Artwork by Dale Bridges
There is a Yellow River called The Sorrow, and there is a child waiting to be born this day. The child, this would-be scholar-thinker, is a girl. A perfect blue pearl is placed in her mouth or, more precisely, balanced on her pale pink lips when she is born. The blue pearl will perch, making of her mouth an oyster, a shell, an ancient skin of the deepest ocean. At her birth, her mind will weigh just under one pound, her fingers will stretch a few centimeters, and her tiny fingernails will be under five millimeters—tiny quills, the tiniest of bird pinions, new stems shooting out from pink skin. After she is born, her fingernails will never cease to grow and grow and grow. (In fact, even in utero, her fingernails are already growing.) Endlessly, she must trim and trim, cutting them back. They are magic, like the bamboo, like the bamboo of the first brushpen. There is magic in her hands. Will she ever come to know this? For endlessly, the world will tell her to forget that her hands were once a tool, a pen to dip in pools of ink, her tongue and mind, tools for communing with heaven.
I am not in any way prepared for postwar Freetown. Postwar Sierra Leone. The tanks parked on the roadside, the brand-new Toyota 4Runners marked UN rolling by. I am not in any way prepared, despite my ten-day Hostile Environments and First Aid Training by the British Royal Marines in the Shenandoah Mountains; ten days of mucking around with other aid workers and journalists from the Sacramento Bee, the Associated Press, and the New York Times. There are guns here, I notice. The men posted at roadside checkpoints have AK-47s. They’re dressed in uniform, blue military helmets fastened. I go over checkpoint protocol in my head, but the men do not stop our vehicle. We are waved through. “Who are they?” I ask Maureen, our local host. “Those are the UN peacekeepers,” she says.
“The smart went west,” my grandmother liked to say. She and my grandfather left Kansas City when my mom was five and never looked back. My brother and sister-in-law, who live in San Diego, have an image on their wall of the California flag, the flag of the great Bear Republic—a sturdy brown bear painted on raw oak, the bear pacing, head down, nose forward, tracking the scent, heading west. Aren’t we all heading west? Or, at least, longing to do so? This hankering to head west, to walk off one’s map. Surely, there must be more! we cry.
“Birds are sometimes found away from their regular ranges in areas not indicated on maps.”
The bread is lifted up. A flock of Parisian sparrows flock to the feeder—a would-be She-preacher, a blond-headed, black-crowned sparrow.
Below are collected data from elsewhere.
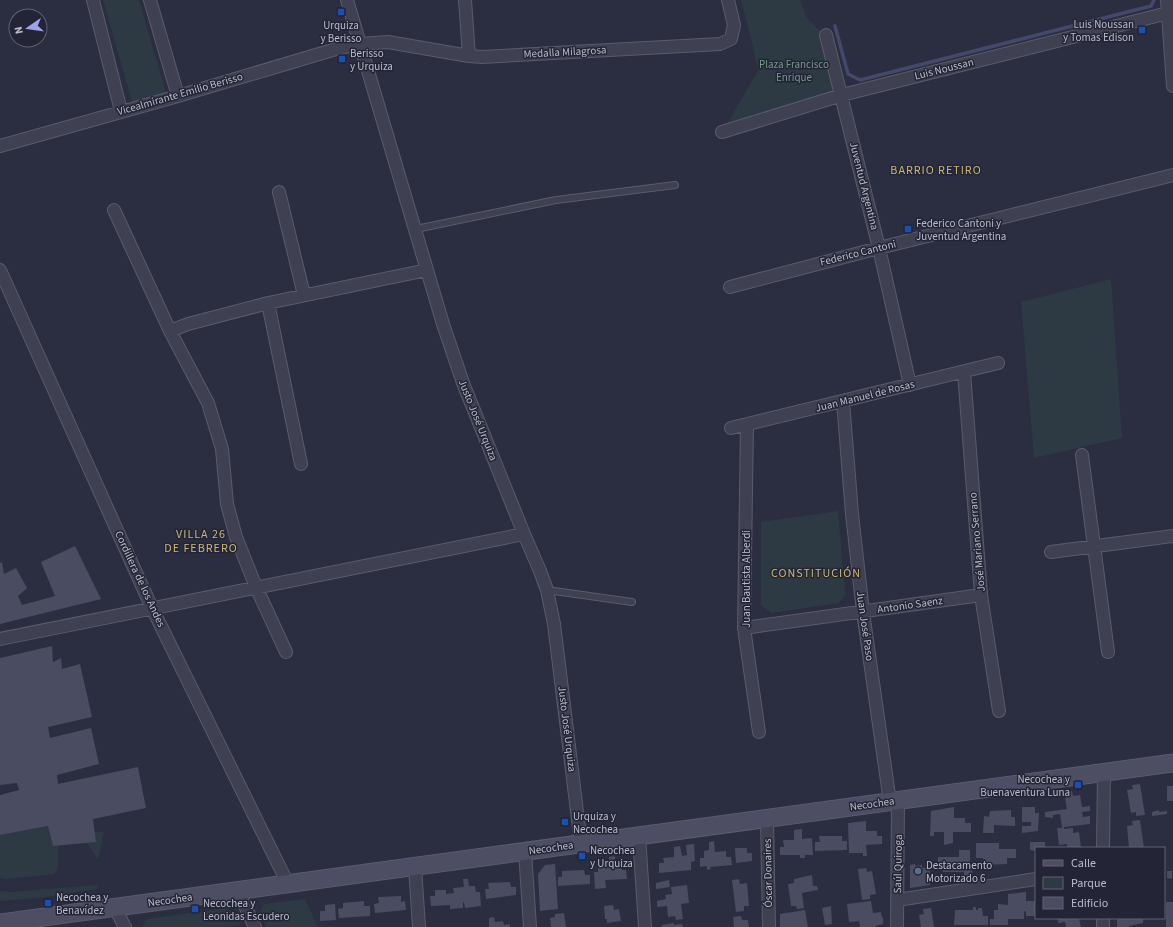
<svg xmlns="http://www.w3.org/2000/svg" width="1173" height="927" viewBox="0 0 1173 927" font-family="'Source Sans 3',sans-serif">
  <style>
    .green { fill: #2e3a43 }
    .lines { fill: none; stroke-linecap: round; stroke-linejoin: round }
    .stream { stroke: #444869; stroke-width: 3.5 }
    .building { fill: #4a4d62 }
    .lane-casing { stroke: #5a5b6b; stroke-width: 8 }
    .street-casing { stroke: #5a5b6b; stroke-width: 14 }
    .secondary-casing { stroke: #5a5b6b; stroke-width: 19 }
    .lane { stroke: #3f4051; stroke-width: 6 }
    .street { stroke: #3f4051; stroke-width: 12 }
    .secondary { stroke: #4d4e63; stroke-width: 17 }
    .transit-dot { fill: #1a4fb4; stroke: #232536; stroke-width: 1.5 }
    .service-dot { fill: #5c6f8a; stroke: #232536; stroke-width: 1.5 }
    .labels { text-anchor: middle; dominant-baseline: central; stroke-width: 3; stroke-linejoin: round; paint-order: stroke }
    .poi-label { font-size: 11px; fill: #bcbccb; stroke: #232536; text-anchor: start }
    .street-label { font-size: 11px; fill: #bcbccb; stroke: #232536 }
    .park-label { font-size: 11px; fill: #76998a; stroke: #232536 }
    .neighbourhood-label { font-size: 12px; letter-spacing: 1px; fill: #cbb777; stroke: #232536 }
  </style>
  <rect width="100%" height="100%" fill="#2b2d41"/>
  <!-- green -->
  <path class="green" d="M103 0H139L166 93 132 102Z
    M741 0H800L807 18 820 31 842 95 722 132 758 71 753 46Z
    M1111 279 1122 438 1034 458 1021 302Z
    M838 511 845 595 839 603 771 613 761 605V522Z
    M48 826 53 846H58V866L54 874 6 879 0 878V835Z
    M94 832H104L98 860 87 843 96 842Z
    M97 885V889L46 897 0 901V891L11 892Z
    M305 899 318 927H266L259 914 264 904Z
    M227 908 236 915 241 925 227 927H142L146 919Z"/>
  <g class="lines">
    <!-- stream -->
    <path class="stream" d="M835 26 848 74 860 80 1151 6 1154 0"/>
  </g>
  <!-- building -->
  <path class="building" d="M75 546 101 599 0 624V563L2 562 4 574 16 568 27 588 18 596 22 605 55 596 41 562Z
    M52 646 53 662 61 658 62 669 80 664 92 717 48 727 50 738 91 728 99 764 57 775 58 784 138 767 146 808 93 819 96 842 53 846 48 826 0 835V795L19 790 17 783 0 785V658Z
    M1140 784 1145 815 1136 816V812L1131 813 1127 790 1133 789 1132 785Z
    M1167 786H1173V801H1167Z
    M1072 791 1073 796 1080 795 1082 807 1090 806V811L1082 812 1083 817 1090 816V824L1064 827V829L1073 828V833L1079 832 1081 848H1067V844L1059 845 1057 828H1062L1060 814 1053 815V818L1045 817V812L1067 809 1064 792Z
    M954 807V818H965V823H971V832H953V843L944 845V832H934V836H930L931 811Z
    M1022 807H1035V813H1039L1038 831 1022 833V826H1031V822H1022Z
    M1011 810V817H1015V826L994 825V833H983L984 816 989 817 990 811Z
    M1159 810V812L1167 811V814L1152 816V812Z
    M1140 820 1144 848H1129L1127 826 1133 825 1132 821Z
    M866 821V831H877V836H882V844L866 845 867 856H863V853H849L848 823Z
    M802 829V839L812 838 813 855H805V858H800V855H780V847H784L783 840H794V830Z
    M819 836H842V841H847V850L815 851V842H820Z
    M714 841 715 852 726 851V857H731L732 865 710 867 711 869 707 870V866L700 867V858H704V851L709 850V842Z
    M1030 842H1045V848H1036V851L1030 850Z
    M976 843H999V849H1016V858H1007V864L983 865V858H976Z
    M694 844 695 861 691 862V870L659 873V863H664L663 858 674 857V847L680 846 682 856 687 855 686 845Z
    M735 848H747V853H752V861L736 863Z
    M959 850H970V866H972V878H964V872H943V865H938V857H959Z
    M615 856V864H618V866H621L622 870H626L627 879 605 880 606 888 595 889 594 872H598V867L609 866V857Z
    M555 864 558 909 540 911 538 874 545 865Z
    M915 864 916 866 922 865V868L930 867V885L910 888V865Z
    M866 868 867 872 872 871 876 894 870 895V899L862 900 858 869Z
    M584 870 585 875H590V884L558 886V877H562V871Z
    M1167 871H1172V879L1167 878Z
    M812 875 813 886H817L818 890 802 893 804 908 797 909 796 906H791L788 884 794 883V879Z
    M463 879H468L469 886H475L476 892H480L481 906 465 908 464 902H463V908L450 909V905L431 906 430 896H435V890H446V894L454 893 453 888 464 887Z
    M739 879 740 884 747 883 749 906H744V911L736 912 732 880Z
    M669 880 670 887 656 889V883Z
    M510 882 511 887H516V895L486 899 485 889H489L488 883Z
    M687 885 689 903 681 904 683 919 676 920 675 916 668 917 667 906 657 907V901L666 899 665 895 672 894 671 887Z
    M1026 892V901H1036V916H1026V912L1024 911V919H1008V925H990V919H994V910H998V904L1008 905V894Z
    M401 896V902L405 901 406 910 375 913 374 904 379 903 378 897Z
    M364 901V906H370V916L339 918 338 909 343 908V903Z
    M871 901 873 913 881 912 882 918 883 917V924L875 926V927H860L859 921 849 922 847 904Z
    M1166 902H1173V927H1166Z
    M335 904 336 920 320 921V911H325V905Z
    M613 905 614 910 619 909 621 921 607 923V919H605L604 906Z
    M831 906 832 924 825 925 822 908Z
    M973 907H976V910H978V908H982L983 916H988V925H954L955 910H973Z
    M931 908 934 927H921L919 915 924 914 923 909Z
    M805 910 808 927H780V914Z
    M564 913 566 927H551L550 918 555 917V914Z
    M741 916 742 920H748L749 927H734L733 917Z
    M494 917 495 922 503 921 504 925 510 924V927H489V918Z
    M1058 918H1083V919H1079L1081 927H1066L1065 922 1058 923Z
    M1117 918H1143V923L1129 926V927H1117Z
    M674 923V925L682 924 683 927H662V925Z"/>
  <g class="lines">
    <!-- lane casing -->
    <g class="lane-casing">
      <path id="lane" d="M416 229 556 200 675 185
        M547 590 632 602"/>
    </g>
    <!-- street casing -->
    <g class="street-casing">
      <path id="street" d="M93 0 121 111
        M150 0 178 96
        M347 0 443 324 463 383 524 534 540 571 547 590 554 624 581 844
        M465 0 469 56
        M1167 0 1173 86
        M826 35 879 248 910 385
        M722 132 842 95 1168 13
        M0 146 178 96 336 49 360 44 388 42 469 56 482 57 720 44 731 39 734 25 728 0
        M279 192 304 295
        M114 210 170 331 208 403 222 449 227 504 236 537 256 587 286 652
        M0 270 152 608 288 884
        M730 287 879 248 1173 175
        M268 303 301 464
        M170 331 188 324 268 303 427 270
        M964 372 981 595 999 711
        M843 401 852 514 863 612 890 802
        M747 424 744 628 759 732
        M731 428 998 363
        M1082 455 1108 652
        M1051 552 1173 536
        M744 628 981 595
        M0 639 524 534
        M767 819 769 927
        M639 836 645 927
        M1103 848 1104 772
        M525 851 530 927
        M415 867 419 927
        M238 891 255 927
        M897 900 1036 879
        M115 908 125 927
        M897 927 898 800
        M1103 927V918"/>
    </g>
    <!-- secondary casing -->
    <g class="secondary-casing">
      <path id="secondary" d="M0 923 1173 763"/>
    </g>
    <!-- lane -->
    <use href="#lane" class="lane"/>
    <!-- street -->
    <use href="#street" class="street"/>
    <!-- secondary -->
    <use href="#secondary" class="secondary"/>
  </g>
  <!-- markers -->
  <g class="transit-dot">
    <rect x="337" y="8" width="8" height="8" rx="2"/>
    <rect x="1138" y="26" width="8" height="8" rx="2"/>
    <rect x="338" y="55" width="8" height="8" rx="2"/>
    <rect x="904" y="225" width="8" height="8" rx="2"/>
    <rect x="1074" y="781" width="8" height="8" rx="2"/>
    <rect x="561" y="818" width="8" height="8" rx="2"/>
    <rect x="578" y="852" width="8" height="8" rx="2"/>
    <rect x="44" y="899" width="8" height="8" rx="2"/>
    <rect x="191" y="905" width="8" height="8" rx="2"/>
  </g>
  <circle class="service-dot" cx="918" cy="871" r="4"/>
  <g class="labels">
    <!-- poi labels -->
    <g class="poi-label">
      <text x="1134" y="24" text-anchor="end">Luis Noussan<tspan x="1134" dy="13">y Tomas Edison</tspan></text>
      <text x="341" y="25" text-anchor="middle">Urquiza<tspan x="341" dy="13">y Berisso</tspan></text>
      <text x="350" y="53">Berisso<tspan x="350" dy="13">y Urquiza</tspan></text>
      <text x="916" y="223">Federico Cantoni y<tspan x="916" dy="13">Juventud Argentina</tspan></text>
      <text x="1070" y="779" text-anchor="end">Necochea y<tspan x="1070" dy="13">Buenaventura Luna</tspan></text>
      <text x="573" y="816">Urquiza y<tspan x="573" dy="13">Necochea</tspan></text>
      <text x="590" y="850">Necochea<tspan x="590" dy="13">y Urquiza</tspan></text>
      <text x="926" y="865">Destacamento<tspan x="926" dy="13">Motorizado 6</tspan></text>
      <text x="56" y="897">Necochea y<tspan x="56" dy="13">Benavídez</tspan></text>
      <text x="203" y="903">Necochea y<tspan x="203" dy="13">Leonidas Escudero</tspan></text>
    </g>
    <!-- street labels -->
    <g class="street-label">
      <text transform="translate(565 52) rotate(-3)">Medalla Milagrosa</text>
      <text transform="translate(944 69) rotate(-14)">Luis Noussan</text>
      <text transform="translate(180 94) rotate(-16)">Vicealmirante Emilio Berisso</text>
      <text transform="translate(864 186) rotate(76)">Juventud Argentina</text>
      <text transform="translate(858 253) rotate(-14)">Federico Cantoni</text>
      <text transform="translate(865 396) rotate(-14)">Juan Manuel de Rosas</text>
      <text transform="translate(478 420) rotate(68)">Justo José Urquiza</text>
      <text transform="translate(977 542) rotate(-95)">José Mariano Serrano</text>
      <text transform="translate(140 579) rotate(65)">Cordillera de los Andes</text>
      <text transform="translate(746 579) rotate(-90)">Juan Bautista Alberdi</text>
      <text transform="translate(910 605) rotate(-8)">Antonio Saenz</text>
      <text transform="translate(865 626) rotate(82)">Juan José Paso</text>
      <text transform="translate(567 729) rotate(83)">Justo José Urquiza</text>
      <text transform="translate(872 804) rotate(-8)">Necochea</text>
      <text transform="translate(551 848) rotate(-8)">Necochea</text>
      <text transform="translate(898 864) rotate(-89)">Saúl Quiroga</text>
      <text transform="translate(768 873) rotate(-91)">Óscar Donaires</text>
      <text transform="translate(170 900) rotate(-8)">Necochea</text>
    </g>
    <!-- park labels -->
    <g class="park-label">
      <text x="794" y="64">Plaza Francisco<tspan x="794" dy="13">Enrique</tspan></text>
    </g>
    <!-- neighbourhood labels -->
    <g class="neighbourhood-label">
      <text x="936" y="170">BARRIO RETIRO</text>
      <text x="201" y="534">VILLA 26<tspan x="201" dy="14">DE FEBRERO</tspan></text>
      <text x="816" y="573">CONSTITUCIÓN</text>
    </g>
  </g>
  <!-- legend -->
  <rect x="1035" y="847" width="130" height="72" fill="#232536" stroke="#606172"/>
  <rect x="1043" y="860" width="20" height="6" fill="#4d4e63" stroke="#606172"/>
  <text x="1071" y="867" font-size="12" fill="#bcbccb">Calle</text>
  <rect x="1043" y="877" width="20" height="12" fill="#2e3a43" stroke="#606172"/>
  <text x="1071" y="887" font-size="12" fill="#bcbccb">Parque</text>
  <rect x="1043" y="897" width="20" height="12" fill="#4a4d62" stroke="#606172"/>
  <text x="1071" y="907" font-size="12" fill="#bcbccb">Edificio</text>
  <!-- north arrow -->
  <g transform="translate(28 28) rotate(257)"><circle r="19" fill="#232536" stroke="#606172"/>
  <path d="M0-3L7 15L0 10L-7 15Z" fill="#9fa2ed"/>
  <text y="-6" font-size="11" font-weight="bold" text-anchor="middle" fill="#bcbccb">N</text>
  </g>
</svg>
They flock to her right hand, beak her flesh; her crown and wrist their perch. Montmartre—white and round-shouldered, weeps in the background. The saints march in. The artists with their oil and water palettes, the bakers with their baguettes, the stone street with its cobbled, wet feet. Montmartre blinks hard and remembers. She sighs red. She sighs a wall of stones, and remembers the stone of stumbling and offense, the Rock of antiquity.
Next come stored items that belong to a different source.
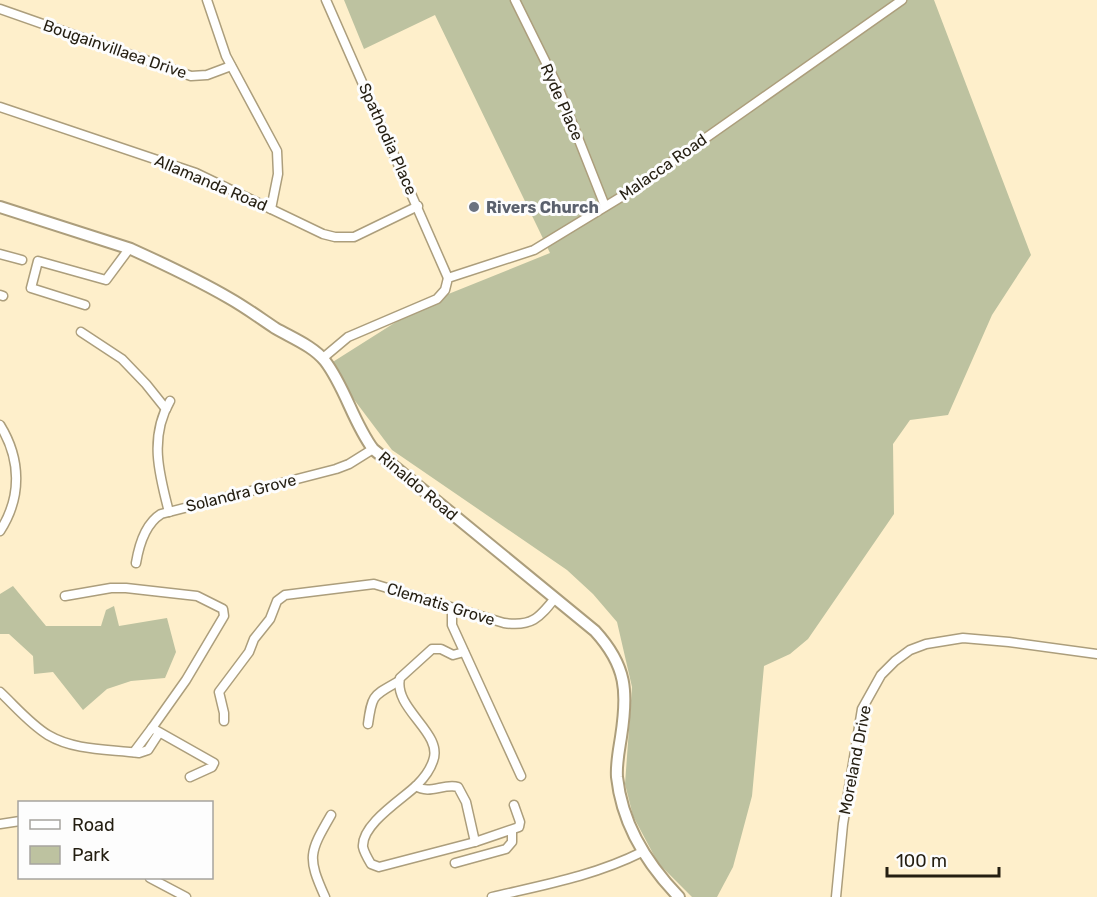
<svg xmlns="http://www.w3.org/2000/svg" width="1097" height="897" viewBox="0 0 1097 897" font-family="Rubik,sans-serif">
	<style>
		.green { fill: #bdc2a0 }
		.lines { fill: none; stroke-linecap: round; stroke-linejoin: round }
		.minor-casing { stroke: #ac9e7c; stroke-width: 11 }
		.tertiary-casing { stroke: #ac9e7c; stroke-width: 14 }
		.minor { stroke: #fff; stroke-width: 8 }
		.tertiary { stroke: #fff; stroke-width: 10 }
		.worship-dot { fill: #6b7280; stroke: #fdfdfd; stroke-width: 2 }
		.labels { text-anchor: middle; dominant-baseline: central; stroke-width: 6; stroke-linejoin: round; paint-order: stroke }
		.street-label { font-size: 16px; fill: #241e11; stroke: #fdfdfd }
		.worship-label { font-size: 16px; font-weight: bold; fill: #5b616d; stroke: #fdfdfd; text-anchor: start }
	</style>
	<rect width="100%" height="100%" fill="#feefcb"/>
	<!-- green -->
	<g class="green">
		<polygon points="344,0 934,0 1031,255 992,315 948,415 910,420 893,444 894,514 808,639 790,654 764,666 752,796 733,867 717,897 692,897 658,863 633,816 625,784 632,687 617,622 593,594 567,570 392,450 328,365 426,303 550,253 435,15 364,49"/>
		<polygon points="13,586 46,626 101,626 106,610 114,606 119,626 167,618 176,652 165,678 131,681 107,689 83,710 53,672 34,674 33,656 9,634 0,634 0,594"/>
	</g>
	<g class="lines">
		<!-- minor casing -->
		<g class="minor-casing">
			<g id="minor">
				<polyline points="207,0 226,56 277,151 278,174 271,209"/>
				<polyline points="326,0 448,278"/>
				<polyline points="515,0 558,87 605,206"/>
				<polyline points="0,9 191,76 207,75 231,66"/>
				<polyline points="0,107 196,173 323,234 335,237 354,237 418,206"/>
				<polyline points="0,254 22,260"/>
				<polyline points="0,295 3,296"/>
				<polyline points="85,305 31,288 38,261 106,280 129,249"/>
				<polyline points="81,332 122,359 146,384 166,409"/>
				<polyline points="323,358 348,337 437,299 445,290 448,278 534,250 626,194 902,0"/>
				<path d="M 0,425 C 21,459 22,497 0,531"/>
				<path d="M 169,512 C 159,474 149,437 170,401"/>
				<path d="M 136,563 C 139,545 145,524 161,514 L 336,469 L 349,464 L 373,449"/>
				<polyline points="65,596 111,588 126,588 197,596 223,609 224,616 186,680 152,728 214,763 212,767 190,777"/>
				<polyline points="452,608 452,625 521,776"/>
				<path d="M 464,652 L 453,655 L 441,649 L 432,649 L 400,678 C 393,709 444,733 433,761 C 430,770 424,778 417,785 C 404,798 361,824 363,847 C 364,852 368,859 371,864 L 379,867 L 475,842 L 519,827 L 520,822 L 514,805"/>
				<path d="M 0,692 C 15,706 30,724 48,735 C 75,751 110,749 139,753 L 148,750 L 159,733"/>
				<path d="M 224,721 L 224,713 L 219,692 L 249,652 L 254,639 L 270,619 L 277,601 L 285,595 L 374,584 L 504,623 C 532,627 539,618 555,598"/>
				<path d="M 368,724 C 372,694 373,696 399,681"/>
				<polyline points="134,752 152,728"/>
				<path d="M 416,786 C 429,795 444,783 458,787 L 466,802 L 475,842"/>
				<polyline points="0,824 20,821"/>
				<polyline points="455,863 506,849 512,842 512,831"/>
				<polyline points="150,878 186,897"/>
				<path d="M 325,897 C 307,857 309,853 331,815"/>
				<path d="M 492,897 C 543,885 594,876 642,852"/>
				<polyline points="836,897 843,824 862,709 881,675 895,661 910,650 926,644 963,638 1009,642 1097,654"/>
			</g>
		</g>
		<!-- tertiary casing -->
		<g class="tertiary-casing">
			<path id="tertiary" d="M 0,207 L 131,249 C 164,264 198,280 229,298 C 245,307 260,318 275,328 C 292,338 313,346 325,361 C 345,387 353,422 373,449 L 595,631 C 627,666 628,692 621,737 C 619,750 616,764 617,777 C 622,824 647,864 679,897"/>
		</g>
		<!-- minor -->
		<use href="#minor" class="minor"/>
		<!-- tertiary -->
		<use href="#tertiary" class="tertiary"/>
	</g>
	<!-- markers -->
	<circle class="worship-dot" cx="474" cy="207" r="6"/>
	<g class="labels">
		<!-- street labels -->
		<g class="street-label">
			<text transform="translate(115 49) rotate(19)">Bougainvillaea Drive</text>
			<text transform="translate(562 102) rotate(66)">Ryde Place</text>
			<text transform="translate(388 139) rotate(66)">Spathodia Place</text>
			<text transform="translate(663 167) rotate(-35)">Malacca Road</text>
			<text transform="translate(211 183) rotate(23)">Allamanda Road</text>
			<text transform="translate(418 486) rotate(40)">Rinaldo Road</text>
			<text transform="translate(241 493) rotate(-14)">Solandra Grove</text>
			<text transform="translate(441 604) rotate(17)">Clematis Grove</text>
			<text transform="translate(855 760) rotate(-79)">Moreland Drive</text>
		</g>
		<!-- worship labels -->
		<g class="worship-label">
			<text x="486" y="207">Rivers Church</text>
		</g>
	</g>
	<!-- legend -->
	<rect x="18" y="801" width="195" height="78" fill="#fdfdfd" stroke="#a6a49f" stroke-width="1.5"/>
	<rect x="30" y="820" width="30" height="9" fill="#ffffff" stroke="#a6a49f" stroke-width="1.5"/>
	<text x="72" y="831" font-size="18" fill="#241e11">Road</text>
	<rect x="30" y="846" width="30" height="18" fill="#bdc2a0" stroke="#a6a49f" stroke-width="1.5"/>
	<text x="72" y="861" font-size="18" fill="#241e11">Park</text>
	<!-- scale -->
	<path d="M887 867v9h112v-9" fill="none" stroke="#241e11" stroke-width="3"/>
	<text x="896" y="867" font-size="18" fill="#241e11" stroke="#fdfdfd" stroke-width="4.5" paint-order="stroke">100 m</text>
</svg>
“Congress shall make no law respecting the establishment of religion,
or the free exercise thereof.”
— The Establishment Clause & the Free Exercise Clause
First Amendment of the United States Constitution, 1789
I.
I’d like you to meet Mrs. Billie B. McClure. In 1970 Billie McClure served as a minister in the Salvation Army (you know, of the red tin buckets, the green bills and silver bells of Christmastide—the Salvation Army). Shortly after beginning her employ, Billie McClure realized she was getting paid less than her male counterparts, so she asked some questions. Nothing was done. So she asked more questions, pointed out facts. Still, nothing. She then filed a complaint with the Equal Employment Opportunities Commission, the EEOC, a government agency housed beneath the U.S. Department of Human Rights Commission. Less than thirty days later, Billie McClure was fired, the Salvation Army noting that its disappointment and dissatisfaction with Mrs. McClure’s performance as a minister of the Gospel arose long before her filing of charges.
Billie McClure then hired a lawyer, and took the Salvation Army to court.